Addressing the nation-state threat requires a solid cybersecurity strategy. This includes having “a strong foundation” including the basics, says Ian Usher, deputy global practice lead of strategic threat intelligence at cybersecurity consultancy NCC Group. “Patching, access controls, assessing defensive measures, logging, backups and incident planning.”

Threat intelligence also plays a vital role. “It helps organisations understand their unique place within the landscape so they can tailor intelligence collection around the threats most relevant to them,” he says.

In addition, business culture is integral in protecting from the nation-state threat. Firms need to understand which business data is critical and ensure it is protected from all risks, Ingram advises. 

As part of this, cybersecurity should be part of a wider business risk strategy. “The threats should be properly understood so the risk can be mitigated in an as cost-effective and business-enhancing way as possible,” says Ingram, adding that a sound cybersecurity profile is “a real marketing asset”.

Investing in technology is also important.
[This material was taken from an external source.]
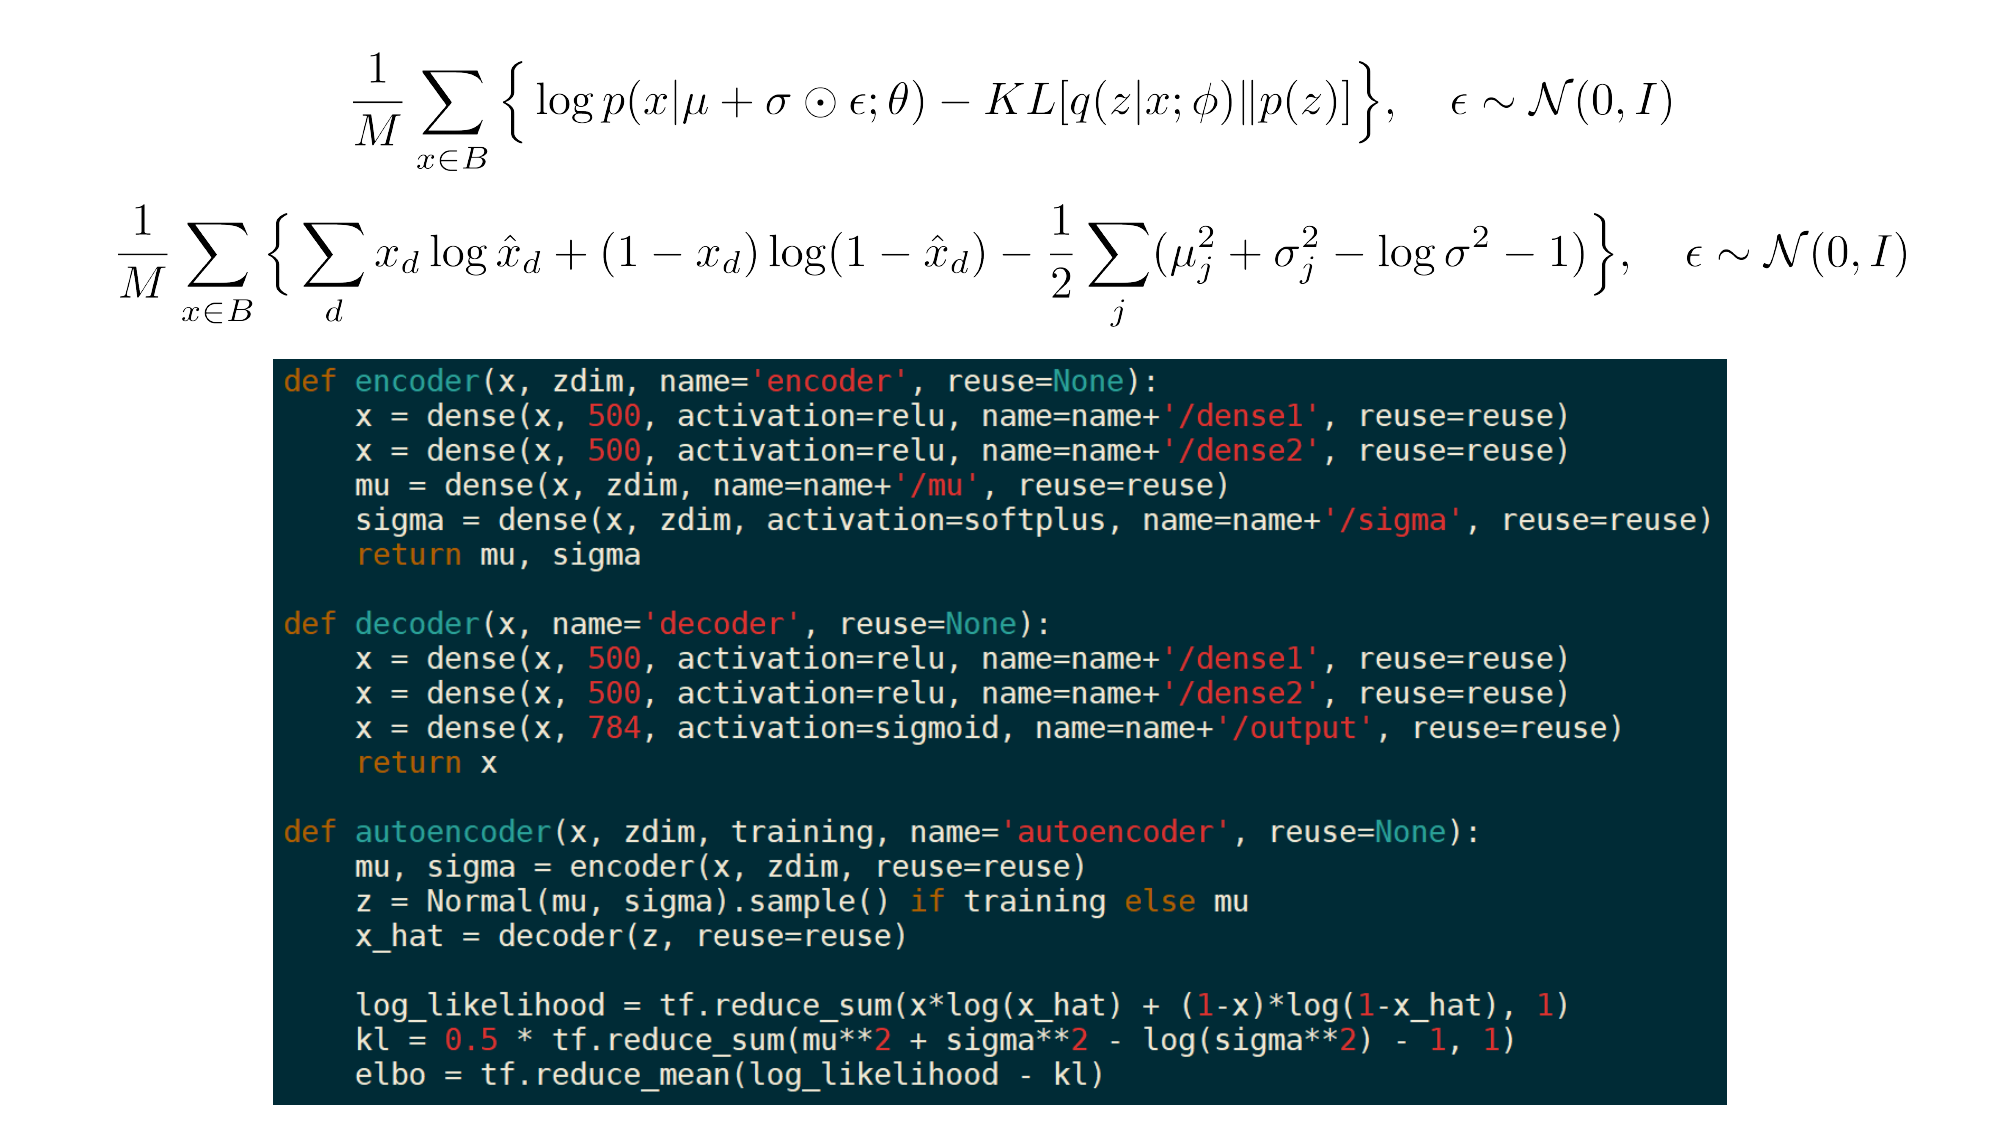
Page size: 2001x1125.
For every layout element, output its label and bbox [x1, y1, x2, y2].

Legacy technical debt will overwhelm firms who have underinvested in IT and security controls, says Thornton-Trump. “Some nation states and cybercriminals will no doubt exploit these opportunities as victim countries struggle to manage the basic necessities of their citizens in an increasingly polarised political climate.”

Overarching this, governance is key, says Elmellas. “It is there for a reason: as the organisation scales up, so should its security capability. You need to be aware of where the boundaries are and secure them – which is even more critical now than ever, as the borders have moved with increased home working. Test your defences; you have to see security as a functional resource.”

Nation-state adversaries will continue to respond, especially in light of sanctions such as those imposed on Russia by the UK and the US. For this reason, it’s important to be alert – after all, the most damaging attacks are those that go unnoticed. 

“The most successful nation-state attacks are those we don’t see or know about,” Ingram warns. “Adversaries can be quietly sitting in a network, watching, listening and stealing what is wanted, rather than perpetrating attacks designed to cause nuisance or harm.”